Thursday, March 24, 2011

Was the Japanese Earthquake unusual?

Not from a geological perspective.

From headlines in the media over the past few weeks, you'd think the Japanese earthquake was some highly unusual and unexpected event.  While the exact location of large earthquakes is always a surprise (to a certain extent), Japan is well suited for occassional megaquakes like this.

Look at a map of Japanese seismicity since 1990!  The purple line is the subduction zone where the Pacific Plate dives beneath Japan and the different color dots represent earthquakes of different depths (deeper as you move west of the trench).  Earthquakes occur all along that subducting plate and some of them will be very large.

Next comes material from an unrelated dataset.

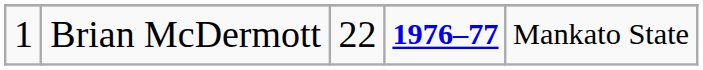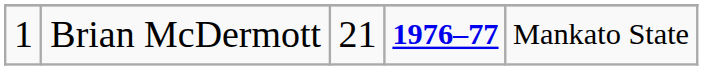Brian McDermott | column 3: 22 -> 21
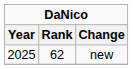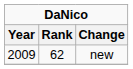new | Year: 2025 -> 2009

Here's a summary of how many earthquakes occur each year above magnitude 5.0 since 1990.  The data was obtained from the United States Geological Survey (USGS) Earthquake Hazards Program.  Click to enlarge.

On average, you'd expect a magnitude 8+ earthquake every year and a magnitude 9+ earthquake every decade.  It was Japan's turn.  It could have occurred in Chile, Alaska, Indonesia, or off the coast of Washington State!  Wherever there's a subduction zone, you have the potential for a large quake, disruption of the seafloor, and a tsunami.

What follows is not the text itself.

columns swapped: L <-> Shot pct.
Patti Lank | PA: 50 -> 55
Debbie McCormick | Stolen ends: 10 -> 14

One will eventually occur on the Cascadia subduction zone and send a tsunami crashing into the Oregon and Washington coast.  Geologically guaranteed.  Communities like Ocean Park, WA (see map below) - built on a spit of land just north of the mouth of the Columbia River - would be toast when that occurs.  May not happen in our lifetimes (but could happen today).

People have short lifespans compared to the recurrence of geologic phenomena like large earthquakes and volcanic eruptions.  We could say the same thing about residents of Tacoma and Mount Rainier - sooner or later their number will come up.